Here, Kent did not ultimately prevail on his claims. Nonetheless, this case does not present the type of exceptional circumstances that warrant an award of attorneys' fees to a prevailing defendant. C.f., DeNardo v. Johnstone, 772 F.Supp. 462, 468-469 (D.Alaska 1991). In DeNardo, for example, the court awarded fees. But the plaintiff in that case flouted the Ninth Circuit's directive instructing him to cease filing the same frivolous claims against the same defendants without first obtaining court approval. In contrast, in this case, no court has previously found Kent's claims to be frivolous. See Miller, 827 F.2d at 620 (Findings by the agencies that Miller's claims were frivolous would provide support for an award of attorney's fees to the Superintendent).*fn1 Nor is there any indication that Kent brought his claims against Defendants in bad faith.*fn2 Id. (evidence of bad faith would provide support for an award). The Court therefore cannot find that Kent's claims were sufficiently groundless to meet the standard set forth in Christiansburg.

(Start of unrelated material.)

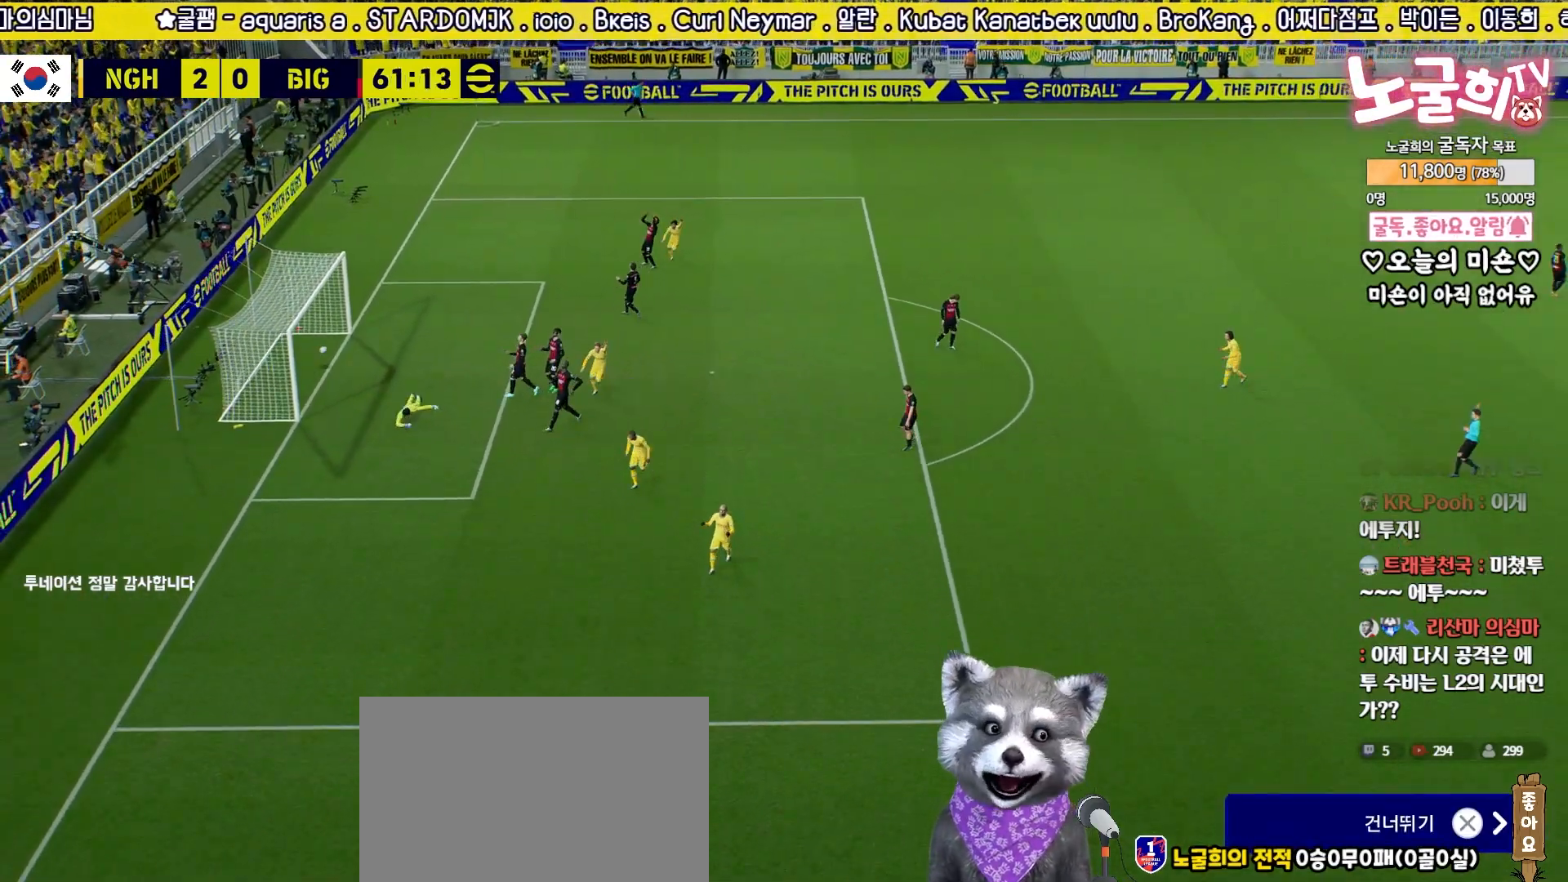
{"buttons": ["CROSS"], "left_stick": "center", "right_stick": "center", "events": [[33, "CROSS", "down"], [100, "CROSS", "up"], [183, "CROSS", "down"], [250, "CROSS", "up"], [317, "CROSS", "down"], [383, "CROSS", "up"], [450, "CROSS", "down"]]}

The Court, however, warns Kent that if he continues to file cases relating to the incident with his granddaughter that are not sufficiently grounded in law or fact, he may be liable for attorney fees incurred by the opposing party.
Kent must pay Defendants costs in the amount of $426.80. See FRCP 54.
IT IS ORDERED that Defendants' Motion for Attorney Fee's and Costs (Docket No. 60) is granted in part and denied in part. Plaintiff Arlo Kent must pay Defendants costs in the amount of $426.80 as set forth above. But Plaintiff is not liable to Defendants for fees. However, in the future, if Plaintiff continues to file claims that are not sufficiently grounded in law or fact, he may be liable for any costs and expenses incurred by the opposing party.